## Exercise details
Please report every line in the records below that contains the string "city". Matches must be case-sensitive.

Collected data:
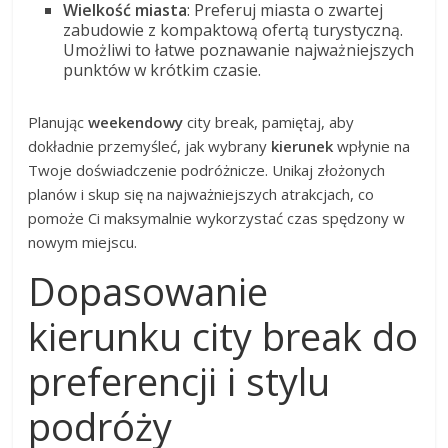
Wielkość miasta
: Preferuj miasta o zwartej
zabudowie z kompaktową ofertą turystyczną.
Umożliwi to łatwe poznawanie najważniejszych
punktów w krótkim czasie.
Planując
weekendowy
city break, pamiętaj, aby
dokładnie przemyśleć, jak wybrany
kierunek
wpłynie na
Twoje doświadczenie podróżnicze. Unikaj złożonych
planów i skup się na najważniejszych atrakcjach, co
pomoże Ci maksymalnie wykorzystać czas spędzony w
nowym miejscu.
Dopasowanie
kierunku city break do
preferencji i stylu
podróży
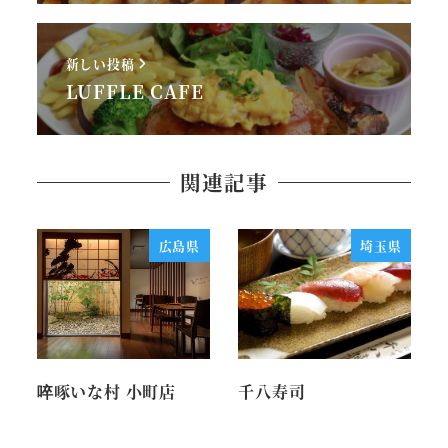
新しい投稿
LUFFLE CAFE
関連記事
広島県
埼玉県
啐啄いな村 小町店
千八寿司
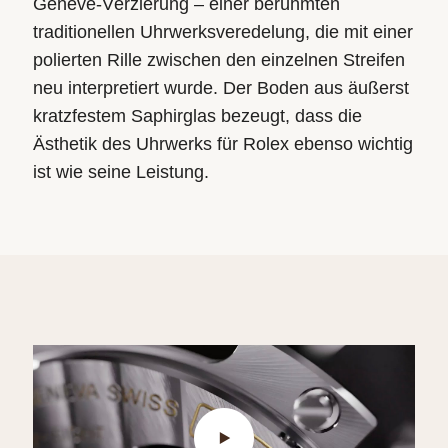
Genève-Verzierung – einer berühmten
traditionellen Uhrwerksveredelung, die mit einer
polierten Rille zwischen den einzelnen Streifen
neu interpretiert wurde. Der Boden aus äußerst
kratzfestem Saphirglas bezeugt, dass die
Ästhetik des Uhrwerks für Rolex ebenso wichtig
ist wie seine Leistung.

## Exercise output
city break, pamiętaj, aby
kierunku city break do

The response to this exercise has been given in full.